Fig: Part of condensed chromosome in mitosis. the duplicated chromosome has two sister chromatids (each with the single replicated DNA duplex), held together by cohesins at constricted region called centromere. The centromere is also the site where kinetochore forms which makes attachment to kinetochore microtubles.

  1. ANAPHASE: (Greek; Ana- back)

(i) It is the most critical phase of mitosis, which ensures equal distribution of chromatids in

the daughter cells.

(ii) The kinetochore microtubules of spindle contract towards their respective poles, at the same time polar microtubule elongates, exert force and sister chromatids are separated from centeromere.

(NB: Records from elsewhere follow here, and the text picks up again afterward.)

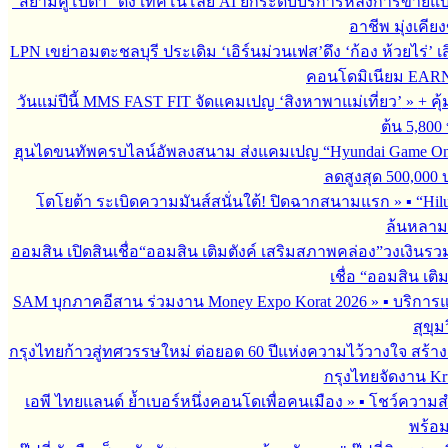
“สยามคูโบต้า” ดึง เทคโนโลยี AI ยกระดับบริการหลังการขายแ
อาชีพ มุ่งเคี
LPN เขย่าอมตะชลบุรี ประเดิม ‘เอิร์นม่วนเฟส’ดึง ‘ก้อง ห้วยไร่’ 
คอนโดมิเนียม EARN by
วันแม่ปีนี้ MMS FAST FIT จัดแคมเปญ ‘สิงหาพาแม่เที่ยว’
»
+ คุ
ต้น 5,800
ฮุนไดขนทัพครบไลน์อัพลงสนาม ส่งแคมเปญ “Hyundai Game On
ลดสูงสุด 500,000
โตโยต้า ระเบิดความมันส์สนั่นใต้! ปิดฉากสนามแรก
»
▪︎ “H
ล้นหลาม 
ออมสิน เปิดสินเชื่อ“ออมสิน เติมตังค์ เสริมสภาพคล่อง”วงเงินรว
เชื่อ “ออมสิน เติ
SAM บุกภาคอีสาน ร่วมงาน Money Expo Korat 2026
»
▪︎ บริกา
สุขุม
กรุงไทยก้าวสู่ทศวรรษใหม่ ต่อยอด 60 ปีแห่งความไว้วางใจ สร
กรุงไทยจัดงาน Krun
เอพี ไทยแลนด์ ย้ำเบอร์หนึ่งคอนโดเพื่อคนเมือง
»
▪︎ โชว์ความ
พร้อม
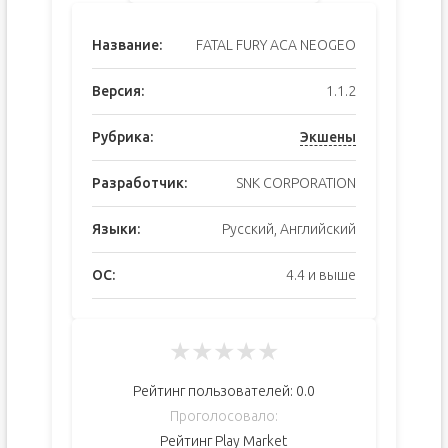
Название:
FATAL FURY ACA NEOGEO
Версия:
1.1.2
Рубрика:
Экшены
Разработчик:
SNK CORPORATION
Языки:
Русский, Английский
ОС:
4.4 и выше
★
★
★
★
★
Рейтинг пользователей:
0.0
Проголосовало:
Рейтинг Play Market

(iii) As a result half sister chromatids travel towards each pole.

 

4.TELOPHASE:

(i) The chromosomes reach at opposite poles.

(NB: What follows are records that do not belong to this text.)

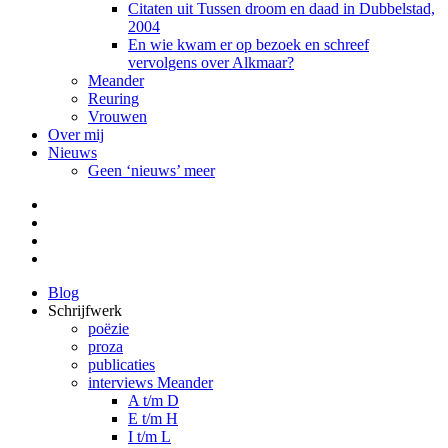
Citaten uit Tussen droom en daad in Dubbelstad,
2004
En wie kwam er op bezoek en schreef
vervolgens over Alkmaar?
Meander
Reuring
Vrouwen
Over mij
Nieuws
Geen ‘nieuws’ meer
Facebook
Pinterest
LinkedIn
Tumblr
Blog
Schrijfwerk
poëzie
proza
publicaties
interviews Meander
A t/m D
E t/m H
I t/m L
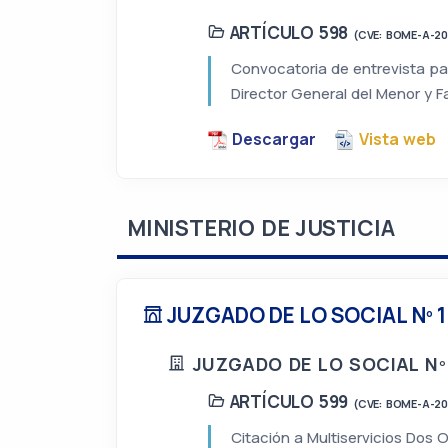
ARTÍCULO 598
(CVE: BOME-A-2
Convocatoria de entrevista par
Director General del Menor y Fa
Descargar
Vista web
MINISTERIO DE JUSTICIA
JUZGADO DE LO SOCIAL Nº 1
JUZGADO DE LO SOCIAL Nº
ARTÍCULO 599
(CVE: BOME-A-2
Citación a Multiservicios Dos 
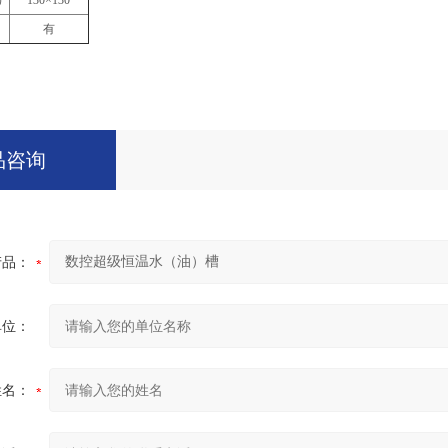
）
130×130
有
品咨询
产品：
单位：
姓名：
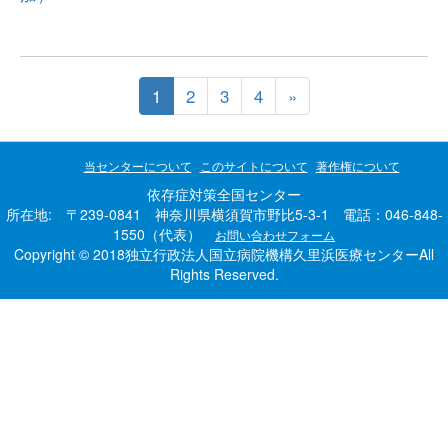
1
2
3
4
»
当センターについて
このサイトについて
著作権について
依存症対策全国センター
所在地: 〒239-0841 神奈川県横須賀市野比5-3-1 電話：046-848-
1550（代表）
お問い合わせフォーム
Copyright © 2018独立行政法人国立病院機構久里浜医療センターAll
Rights Reserved.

(ii) The chromosomes de-condense due to unfolding, ultimately disappear as chromatin.

(iii) Mitotic apparatus disorganizes, nuclear membrane and nucleoli reorganize, forming two nuclei at two poles of the cell.

Cytokinesis in Plants

During mitosis two daughter nuclei are formed by karyokinesis. After the nuclear division, cytoplasm is divided (cytokinesis). In this process protoplasmic contents accumulate in the equatorial region in the form of small droplets, which cohere in course of time and form a continuous plate called cell plate.

Phragmoplasts: Fibrous spindles extending between the two groups of chromosomes (chromosomes move apart during anaphase).

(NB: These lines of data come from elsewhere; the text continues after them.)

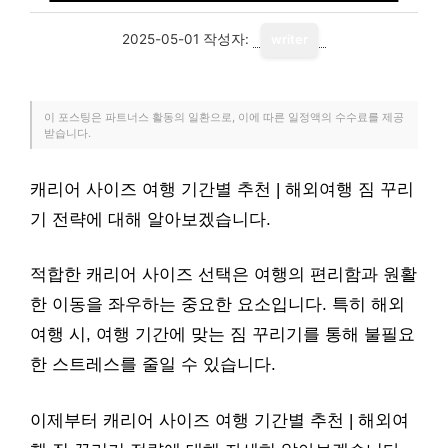
2025-05-01
작성자:
writer
이 포스팅은 파트너스 활동의 일환으로, 이에 따른 일정액의 수수료를 제공
받습니다.
캐리어 사이즈 여행 기간별 추천 | 해외여행 짐 꾸리
기 전략에 대해 알아보겠습니다.
적합한 캐리어 사이즈 선택은 여행의 편리함과 원활
한 이동을 좌우하는 중요한 요소입니다. 특히 해외
여행 시, 여행 기간에 맞는 짐 꾸리기를 통해 불필요
한 스트레스를 줄일 수 있습니다.
이제부터 캐리어 사이즈 여행 기간별 추천 | 해외여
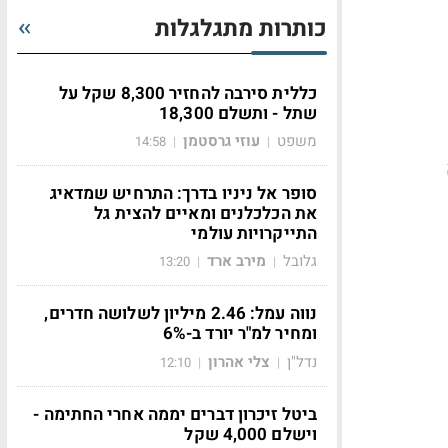
כותרות מתגלגלות
כללית סירבה להחזיר 8,300 שקל על
שתל - ותשלם 18,300
משפט
עוזי גרסטמן
14:58
|
|
סופר אל ניניו בדרך: התרחיש שמדאיג
את הכלכלנים ומאיים להצית גל
התייקרויות עולמי
גלובל
מירב ארד
13:20
|
|
נווה עמל: 2.46 מיליון לשלושה חדרים,
ומחיר למ"ר יורד ב-6%
נדל"ן
צלי אהרון
12:10
|
|
ביטל זיכרון דברים יממה אחרי החתימה -
וישלם 4,000 שקל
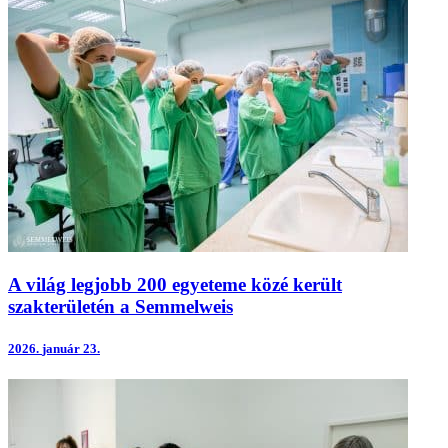
A világ legjobb 200 egyeteme közé került
szakterületén a Semmelweis
2026.
január 23.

  1. Cell plate develops in the equatorial plane of phragmoplast.
  2. During telophase the phragmoplast becomes wider and barrel shaped.
  3. Fibres of phragmoplasts disappear from centre but remain evident at the margins, cell plate appears in the centre of phragmoplasts.
  4. Cell plate becomes enlarged and microtubules of phragmoplasts approach the wall of dividing cells and phragmoplasts disappear.
  5. When cell plate reaches, the phragmoplasts disappear here too.
  6. Cell plate is chemically formed of Ca and Mg pectate. It gradually changes into middle lamella.
  7. On the both sides of middle lamella primary wall of daughter cells begins to develop.
  8. The new and old middle lamellae are separated from one another by the primary wall of the parent cell.
  9. The secondary wall develops on the inner surface of primary wall
  10. This plate undergoes physical and chemical changes and is ultimately converted into the intercellular substance, the middle lamella. In fact, middle lamella is the ‘cement’ between the two cells.

 

Fig: Division of highly vacuolated cells.

A, cell in non-dividing state; B, nucleus in prophase and located in the middle of the cell;

C, nucleus in early anaphase; literally mitotic spindle is connected to parietal cytoplasm by a cytoplasmic layer the phragmosome; D, daughter nuclei in telophase, the barrel shaped spindle between the nuclei is the phragmoplast; cell plate appears in its equatorial plane; E, cell plate intersects one of the walls of the mother cell F, cell division is completed and cell plate occupies the former position of a phragmosome.